Tesla co founder-backed copper maker Red Metals secures seed funding for US refining plant

Canada-listed copper manufacturer Red Metals has secured $10-million in seed funding which will contribute to its planned $70-million facility in Charleston, South Carolina, to scale its novel copper refining process designed to reshore the manufacturing of finished copper products to the US.
The funding round was led by a company called Gigascale Capital, with participation from Future Ventures, MCJ and JB Straubel, who is the founder and CEO of Redwood Materials and co-founder of Tesla.
Red Metals has also secured economic incentives from South Carolina and Charleston Country to support development of its first production facility, which reduces the complexity of traditional copper refining methods.
The company’s first facility in Charleston will produce high-conductivity copper rod.
US copper demand is expected to increase by more than one-million tons a year through 2035, which will result in a domestic market value of more than $45-billion.
At the same mine, American copper production capacity has declined, with the US poised to face a refined copper supply gap of more than 2.5-million tons by 2035 - even if every major announced mining project comes online.
Red Metals explains that a key bottleneck in the industry is the refining process.
Conventional copper refining moves material through multiple intermediate products, including concentrate, matte, anode, cathode and rod. Designed for ore that is often less than 1% copper, the legacy process requires significant energy, time and working capital to move material across numerous facilities, operators, and often multiple countries before reaching a finished product pure enough for industrial use.
“America has the feedstocks, the demand, and the workforce to produce copper domestically at scale.

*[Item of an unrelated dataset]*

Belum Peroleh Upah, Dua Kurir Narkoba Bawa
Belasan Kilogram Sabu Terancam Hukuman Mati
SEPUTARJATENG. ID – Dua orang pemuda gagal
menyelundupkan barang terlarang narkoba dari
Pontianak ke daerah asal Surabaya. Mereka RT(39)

What it has lacked is an economically viable refining process. To this end, Red Metals is building an integrated, modern model that converts copper feedstocks directly into finished products closer to where they’re needed, reducing supply chain complexity while strengthening domestic manufacturing," says Red Metals founder and CEO Jackson Switzer.
Red Metals will integrate physical processing, advanced sorting, and metallurgical refining into a single continuous operation, converting copper feedstocks directly into finished products while eliminating the intermediate steps that add cost, time, and emissions in conventional refining.
The process is designed to be feedstock-flexible, initially focused on domestic copper scrap, and to make domestic copper refining commercially viable without subsidies to help rebuild the industrial base and skilled manufacturing workforce needed for the twenty-first century. The company’s first commercial product will be high-conductivity copper rod, the industry-standard input used in wire, magnet wire, and other electrical applications.
Straubel comments that electricity and industry run on copper, and the US has spent decades offshoring the refining and manufacturing capacity needed to produce it. “Red Metals has the rare combination of technical depth and operational pragmatism needed to rebuild that capability. What Red Metals is building is exactly the kind of industrial infrastructure America needs more of.”
Gigascale Capital partner Victoria Beasley adds that the demand signal for domestically refined copper is undeniable, but the domestic infrastructure needed to support it barely exists today. "Red Metals is the first company we’ve seen combining genuine process innovation with the execution capability required to rebuild it.”